The 15A location on the starter is where you want the battery and the alternator connected to. The other large lug is the side of the solenoid that is energized when the starter is operating, if you connected either terminal to that you would have a problem. If it was the battery the starter motor would be spinning all the time. If it was the alternator it would only be connected when the starter was active. Neither is a good situation. That said I'm pretty sure that's not your issue.
What it looks like to me:
Since your meter only rings if its showing less than .4 Ω its reasonable to assume that the resistance from the alternator terminal to the battery is a value that is higher than that. So what would happen if you have exactly .4 Ω's of resistance in your alternator's power connection? Assuming that V=IR is still valid and your system load is 25 amps when the car is running: .4Ω*25A= 10V. That wire would have a 10 volt drop across it!!!
.4Ω is way, way too much resistance. To maintain a charge on your battery your alternator will need to put out an extra 10 volts. This is a problem for a couple of reasons.

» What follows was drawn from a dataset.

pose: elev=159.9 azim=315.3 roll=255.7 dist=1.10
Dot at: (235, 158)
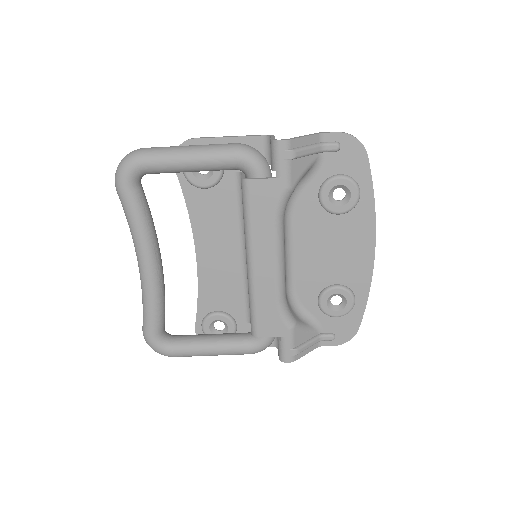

1: The alternator would need to produce 22.6 volts just to maintain a charge at a very low load (25 amps).
2: The regulator on our cars is not externally referenced. It only looks at the voltage is the output terminal. If there is extra resistance it has no way of knowing its not charging the battery.
What should the resistance be? 6 AWG wire is listed at .3951 Ω per 1000 feet @ 20°C. I'm going to guess that your alternator wire is shorter than that so it should be less.

For discussion lets say it's six feet. That should put your alternator to battery wire resistance at .0024Ω's. Your resistance reading is about 160 times too high.
I would measure the resistance with an ohm meter, something in that circuit has too much resistance. In my experience diagnosing voltage drops in these circuits is not intuitive what appears to be a small resistance number is actually very large when your dealing with highs currents. When in doubt do the calculations.
The normal drop on that wire at the alternators full output would be 150A * .0024Ω's = .36V.
A problem is that many meters don't measure low resistances very well. You can also measure voltage drops if the wire has a load across it.